- Assigned task -
Find each line in the rows below that contains the string "está", and copy those lines out.

.....

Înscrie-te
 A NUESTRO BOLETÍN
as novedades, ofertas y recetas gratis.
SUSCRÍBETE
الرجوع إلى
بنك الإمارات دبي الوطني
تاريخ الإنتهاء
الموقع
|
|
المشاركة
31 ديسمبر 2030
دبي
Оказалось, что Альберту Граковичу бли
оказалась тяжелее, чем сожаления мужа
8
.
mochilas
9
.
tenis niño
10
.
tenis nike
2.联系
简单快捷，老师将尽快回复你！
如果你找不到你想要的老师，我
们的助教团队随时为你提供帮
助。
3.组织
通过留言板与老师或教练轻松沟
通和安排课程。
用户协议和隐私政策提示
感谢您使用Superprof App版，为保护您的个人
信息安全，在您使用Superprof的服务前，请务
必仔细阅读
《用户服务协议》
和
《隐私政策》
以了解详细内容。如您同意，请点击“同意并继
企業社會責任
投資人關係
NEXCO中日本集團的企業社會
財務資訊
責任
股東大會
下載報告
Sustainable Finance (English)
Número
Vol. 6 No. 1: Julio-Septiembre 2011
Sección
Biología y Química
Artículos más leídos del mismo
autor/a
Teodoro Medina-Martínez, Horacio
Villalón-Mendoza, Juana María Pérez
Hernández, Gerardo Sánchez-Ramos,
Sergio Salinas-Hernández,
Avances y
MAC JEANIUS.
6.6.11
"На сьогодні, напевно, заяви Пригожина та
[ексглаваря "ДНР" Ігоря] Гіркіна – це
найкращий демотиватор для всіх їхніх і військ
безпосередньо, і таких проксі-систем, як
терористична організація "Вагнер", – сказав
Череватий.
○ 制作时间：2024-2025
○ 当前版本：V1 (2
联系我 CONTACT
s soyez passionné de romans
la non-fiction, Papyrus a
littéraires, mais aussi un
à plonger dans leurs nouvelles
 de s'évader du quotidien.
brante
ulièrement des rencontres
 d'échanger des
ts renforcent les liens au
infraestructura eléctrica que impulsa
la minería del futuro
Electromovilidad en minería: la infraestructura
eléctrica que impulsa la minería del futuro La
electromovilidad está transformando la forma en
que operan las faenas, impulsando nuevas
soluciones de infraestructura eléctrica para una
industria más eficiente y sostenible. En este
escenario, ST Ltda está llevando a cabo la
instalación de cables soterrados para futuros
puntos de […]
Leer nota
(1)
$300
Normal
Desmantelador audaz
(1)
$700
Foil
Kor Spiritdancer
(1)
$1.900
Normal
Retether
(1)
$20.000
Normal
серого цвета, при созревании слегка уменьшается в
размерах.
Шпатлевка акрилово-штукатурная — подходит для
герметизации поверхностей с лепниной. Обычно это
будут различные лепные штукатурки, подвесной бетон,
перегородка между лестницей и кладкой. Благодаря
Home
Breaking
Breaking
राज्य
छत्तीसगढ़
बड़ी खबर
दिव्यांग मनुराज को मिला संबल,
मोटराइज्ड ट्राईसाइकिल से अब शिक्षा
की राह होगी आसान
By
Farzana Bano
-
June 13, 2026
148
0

.....

- Solved exercise -
electromovilidad está transformando la forma en
escenario, ST Ltda está llevando a cabo la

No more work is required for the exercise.